My own sense of the problem is fairly shown by the kinds of questions I formulated above. Modern thought and experience have taught us to be sensitive to what is involved in representation, in studying the other, in racial thinking, in unthinking and uncritical acceptance of authority and authoritative ideas, in the sociopolitical role of intellectuals, in the great value of a skeptical critical consciousness. Perhaps if we remember that the study of human experience usually has an ethical, to say nothing of a political, consequence in either the best or worst sense, we will not be indifferent to what we do as scholars.And what better norm for the scholar than human freedom and knowledge? Perhaps too we should remember that the study of man in society is based on concrete human history and experience, not on donnish abstractions, or on obscure laws or arbitrary systems. The problem then is to make the study fit and in some way be shaped by the experience, which would be illuminated and perhaps changed by the study. At all costs, the goal of Orientalizing the Orient again and again is to be avoided, with consequences that cannot help but refine knowledge and reduce the scholar's conceit. Without "the Orient" there would be scholars, critics, intellectuals, human beings, for whom the racial, ethnic, and national distinctions were less important than the common enterprise of promoting human community.

Positively, I do believe-and in my other work have tried to show -that enough is being done today in the human sciences to provide the contemporary scholar with insights, methods, and ideas that could dispense with racial, ideological, and imperialist stereotypes of the sort provided during its historical ascendancy by Orientalism. I consider Orientalism's failure to have been a human as much as an intellectual one; for in having to take up a position of irreducible opposition to a region of the world it considered alien to its own, Orientalism failed to identify with human experience, failed also to see it as human experience. The worldwide hegemony of Orientalism and all it stands for can now be challenged, if we can benefit properly from, the general twentieth-century rise to political and historical awareness of so many of the earth's peoples.
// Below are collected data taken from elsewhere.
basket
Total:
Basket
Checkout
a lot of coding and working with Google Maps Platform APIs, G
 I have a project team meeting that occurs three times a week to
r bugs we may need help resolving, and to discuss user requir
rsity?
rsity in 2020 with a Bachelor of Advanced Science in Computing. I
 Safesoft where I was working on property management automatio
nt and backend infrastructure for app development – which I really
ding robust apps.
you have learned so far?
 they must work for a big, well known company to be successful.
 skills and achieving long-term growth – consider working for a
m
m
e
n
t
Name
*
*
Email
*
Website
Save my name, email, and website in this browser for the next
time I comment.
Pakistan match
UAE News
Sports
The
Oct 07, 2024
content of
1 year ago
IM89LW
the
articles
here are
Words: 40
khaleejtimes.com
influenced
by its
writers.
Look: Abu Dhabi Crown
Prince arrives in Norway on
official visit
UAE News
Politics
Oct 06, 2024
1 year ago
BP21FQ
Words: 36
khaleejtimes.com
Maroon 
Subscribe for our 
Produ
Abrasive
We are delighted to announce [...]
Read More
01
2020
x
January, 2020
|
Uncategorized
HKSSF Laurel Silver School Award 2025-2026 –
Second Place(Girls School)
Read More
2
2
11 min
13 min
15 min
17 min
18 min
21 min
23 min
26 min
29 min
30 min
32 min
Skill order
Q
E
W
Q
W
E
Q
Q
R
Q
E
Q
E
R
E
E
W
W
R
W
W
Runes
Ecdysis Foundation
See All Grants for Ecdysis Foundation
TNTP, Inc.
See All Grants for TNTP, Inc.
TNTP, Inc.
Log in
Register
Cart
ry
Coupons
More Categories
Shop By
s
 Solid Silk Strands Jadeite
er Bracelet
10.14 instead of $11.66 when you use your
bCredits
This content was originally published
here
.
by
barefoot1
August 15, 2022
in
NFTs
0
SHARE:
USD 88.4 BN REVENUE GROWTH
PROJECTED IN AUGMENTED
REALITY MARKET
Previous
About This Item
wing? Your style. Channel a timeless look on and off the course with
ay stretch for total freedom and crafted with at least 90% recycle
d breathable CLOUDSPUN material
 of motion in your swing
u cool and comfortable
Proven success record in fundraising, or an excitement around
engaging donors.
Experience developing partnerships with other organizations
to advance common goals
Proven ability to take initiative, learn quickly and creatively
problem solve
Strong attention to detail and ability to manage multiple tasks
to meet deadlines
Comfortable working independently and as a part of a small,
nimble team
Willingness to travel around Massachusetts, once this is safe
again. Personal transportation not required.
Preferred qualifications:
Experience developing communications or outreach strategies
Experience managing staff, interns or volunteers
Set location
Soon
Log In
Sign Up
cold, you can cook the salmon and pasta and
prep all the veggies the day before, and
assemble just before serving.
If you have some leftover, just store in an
If this book has any future use, it will be as a modest contribution to that challenge, and as a warning: that systems of thought like Orientalism, discourses of power, ideological fictionsmind-forg'd manacles-are all too easily made, applied, and guarded. Above all, I hope to have shown my reader that the answer to Orientalism is not Occidentalism. No former "Oriental" will be comforted by the thought that having been an Oriental himself he is likely-too likely-to study new "Orientals"-or "Occidentals"-of his own making. If the knowledge of Orientalism has any meaning, it is in being a reminder of the seductive degradation of knowledge, of any knowledge, anywhere, at any time.Now perhaps more than before.